Es war eines der zentralen Zitate in der rund einstündigen Rede Heinz-Christian Straches beim vergangenes Wochenende in Vösendorf: "Selbst Bruno Kreisky würde", so der Chef der Freiheitlichen in seinem Fontalangriff auf die SPÖ, "heute FPÖ wählen". Die Sozialdemokraten (von Strache "Jammer-Sozialisten" genannt) reagierten rasch - und deftig: "Selbst Haider", sagte der neue SPÖ-Geschäftsführer Max Lercher, "würde heute SPÖ wählen".
Diese skurrile Debatte offenbart einen nun - spätestens durch die entbrannten - Kampf zwischen SPÖ und FPÖ um den viel zitierten "kleinen Mann". Der SPÖ, erklärt Politikberater Thomas Hofer dem KURIER, gehe es nun vor allem um eines: "Sie wollen den Wählern der FPÖ versuchen zu erklären, dass sie von ihrer Partei verraten werden". Daher versuche die SPÖ nun, "in die Rolle der FPÖ zu schlüpfen". Dies sehe man nun vor allem anhand der roten Kritik an der Ausweitung der Magelberufsliste für ausländische Fachkräfte der türkis-blauen Regierung. Die SPÖ ortet "Arbeiterverrat" und kritisiert die Blauen für eine zu freundliche Ausländerpolitik. In der blauen Wählerschaft wollte die SPÖ schon im Wahlkampf fischen, erklärt Hofer. Dies habe aber mit dem Slogan "Hol, dir, was dir zusteht" nur bedingt funktioniert, sagt der Experte. "Nun, da die FPÖ aufgrund ihrer Regierungsbeteiligung abgreifbar ist, wird an dieser Front weitergekämpft."

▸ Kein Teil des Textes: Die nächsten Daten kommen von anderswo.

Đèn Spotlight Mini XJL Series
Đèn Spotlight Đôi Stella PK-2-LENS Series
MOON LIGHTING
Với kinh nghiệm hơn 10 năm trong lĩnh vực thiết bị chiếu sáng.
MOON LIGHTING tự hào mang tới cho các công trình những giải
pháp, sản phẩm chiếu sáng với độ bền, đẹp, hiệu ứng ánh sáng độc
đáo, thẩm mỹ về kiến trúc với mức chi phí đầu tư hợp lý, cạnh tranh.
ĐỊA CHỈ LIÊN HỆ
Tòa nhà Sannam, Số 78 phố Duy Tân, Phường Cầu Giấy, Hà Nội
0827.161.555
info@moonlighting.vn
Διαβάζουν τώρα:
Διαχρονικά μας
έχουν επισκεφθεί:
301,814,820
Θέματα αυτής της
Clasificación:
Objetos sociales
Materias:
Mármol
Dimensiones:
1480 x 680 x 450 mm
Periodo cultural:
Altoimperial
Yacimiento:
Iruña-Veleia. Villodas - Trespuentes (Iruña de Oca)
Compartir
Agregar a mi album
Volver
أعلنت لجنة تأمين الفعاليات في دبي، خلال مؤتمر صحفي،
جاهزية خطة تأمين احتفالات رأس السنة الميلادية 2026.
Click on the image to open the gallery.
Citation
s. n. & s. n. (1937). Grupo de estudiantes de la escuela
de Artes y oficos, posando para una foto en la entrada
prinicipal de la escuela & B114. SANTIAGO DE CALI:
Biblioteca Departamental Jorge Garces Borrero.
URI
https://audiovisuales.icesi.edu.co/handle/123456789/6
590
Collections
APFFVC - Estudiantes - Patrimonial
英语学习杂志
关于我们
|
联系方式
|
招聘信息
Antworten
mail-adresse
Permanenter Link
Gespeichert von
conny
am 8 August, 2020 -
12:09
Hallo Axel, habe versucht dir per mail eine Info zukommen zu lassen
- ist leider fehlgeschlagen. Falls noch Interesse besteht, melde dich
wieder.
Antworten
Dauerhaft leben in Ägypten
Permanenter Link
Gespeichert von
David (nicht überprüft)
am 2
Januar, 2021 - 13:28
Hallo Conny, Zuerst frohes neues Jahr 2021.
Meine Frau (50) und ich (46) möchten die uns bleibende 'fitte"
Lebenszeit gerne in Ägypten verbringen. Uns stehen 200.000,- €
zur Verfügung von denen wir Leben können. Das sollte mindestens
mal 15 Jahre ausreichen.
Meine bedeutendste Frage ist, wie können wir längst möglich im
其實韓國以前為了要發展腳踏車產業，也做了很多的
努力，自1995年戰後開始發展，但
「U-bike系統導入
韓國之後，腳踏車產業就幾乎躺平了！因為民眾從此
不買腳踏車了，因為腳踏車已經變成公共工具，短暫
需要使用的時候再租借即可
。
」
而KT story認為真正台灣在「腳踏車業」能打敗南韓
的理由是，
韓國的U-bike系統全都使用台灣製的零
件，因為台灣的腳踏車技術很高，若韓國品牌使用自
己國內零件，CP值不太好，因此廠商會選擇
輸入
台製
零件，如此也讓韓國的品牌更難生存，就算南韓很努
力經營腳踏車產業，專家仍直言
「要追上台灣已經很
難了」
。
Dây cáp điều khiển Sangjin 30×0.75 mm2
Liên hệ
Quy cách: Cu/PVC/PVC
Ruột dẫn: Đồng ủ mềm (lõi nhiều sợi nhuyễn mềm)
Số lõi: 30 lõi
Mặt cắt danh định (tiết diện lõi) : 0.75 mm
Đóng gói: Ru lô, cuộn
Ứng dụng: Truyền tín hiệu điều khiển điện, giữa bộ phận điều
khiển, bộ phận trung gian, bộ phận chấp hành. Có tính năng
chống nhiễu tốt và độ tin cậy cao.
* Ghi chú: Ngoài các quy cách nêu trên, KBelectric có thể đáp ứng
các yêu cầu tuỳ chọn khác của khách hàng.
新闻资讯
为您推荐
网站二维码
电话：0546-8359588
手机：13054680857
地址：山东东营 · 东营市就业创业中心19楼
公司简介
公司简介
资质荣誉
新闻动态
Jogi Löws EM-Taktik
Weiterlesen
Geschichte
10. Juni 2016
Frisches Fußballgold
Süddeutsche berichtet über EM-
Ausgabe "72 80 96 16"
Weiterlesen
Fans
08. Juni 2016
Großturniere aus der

Auch OGM-Chef Wolfgang Bachmayer sieht einen Rollentausch: "Die FPÖ versucht, den sozialen Part in der Regierung mit der ÖVP zu spielen, die SPÖ wiederum will die einstige Rolle der Freiheitlichen in der Opposition übernehmen". Hintergrund des Kampfes um den kleinen Mann: "Der größte Wähleraustausch der vergangenen Jahre fand zwischen SPÖ und FPÖ statt, daher ähneln die Wählergruppen einander sehr stark", erklärt der Meinungsforscher. Die FPÖ indes, das zeige die Debatte um die Abschaffung der Notstandshilfe, müsse ihre Rolle als Junior-Partner in der Koalition mit der ÖVP erst finden. "Allerdings hat Sozialministerin Hartinger-Klein hier einen starken Akzent gesetzt", erklärt Bachmayer das Manöver der blauen Ministerin, die sich gegen einen Zugriff auf das Vermögen Arbeitsloser ausgesprochen hat.
Die FPÖ legte am Montagvormittag im Streit mit dem Roten jedenfalls noch einmal nach: Strache nannte SPÖ-Chef Christian Kern einen "geifernden Parteiobmann", die SPÖ arbeite mit "Fake News". Endlich, so Strache, habe man die Roten "aus den Wohnzimmern der Familien verjagt". Auch die neue FPÖ-Generalsekretärin Marlene Svazek schenkte der SPÖ ordentlich ein: Kern leide ihr zufolge wohl an "Neophobie" - nämlich an Angst vor Veränderung, diagnostizierte die 25-Jährige. Auch darauf reagierte SPÖ sogleich: "Es ist kurios, wenn sich eine Regierungspartei in einer Pressekonferenz ausschließlich mit der Opposition beschäftigt. Aber es ist eine Auszeichnung für unsere Oppositionspolitik, die aufzeigt, dass die FPÖ für Posten und Privilegien die Interessen ihrer Wähler verraten hat", zündelte Kern weiter.
Gefahrlos ist diese Debatte vor allem für die SPÖ nicht, sagt Hofer: "Man muss schon aufpassen, dass die Unterscheidbarkeit zur FPÖ nicht verloren geht, wenn man diesen Kurs einschlägt", sagt der Experte. Denn dieser erste habe ihm zufolge eines gezeigt: "In der Tonalität gab es da keinen Unterschied zu dem, was die FPÖ in der Opposition gemacht hat". Nicht zuletzt, so Hofer, "weicht die SPÖ hier schon ein gutes Stück von ihrer bisherigen Linie ab".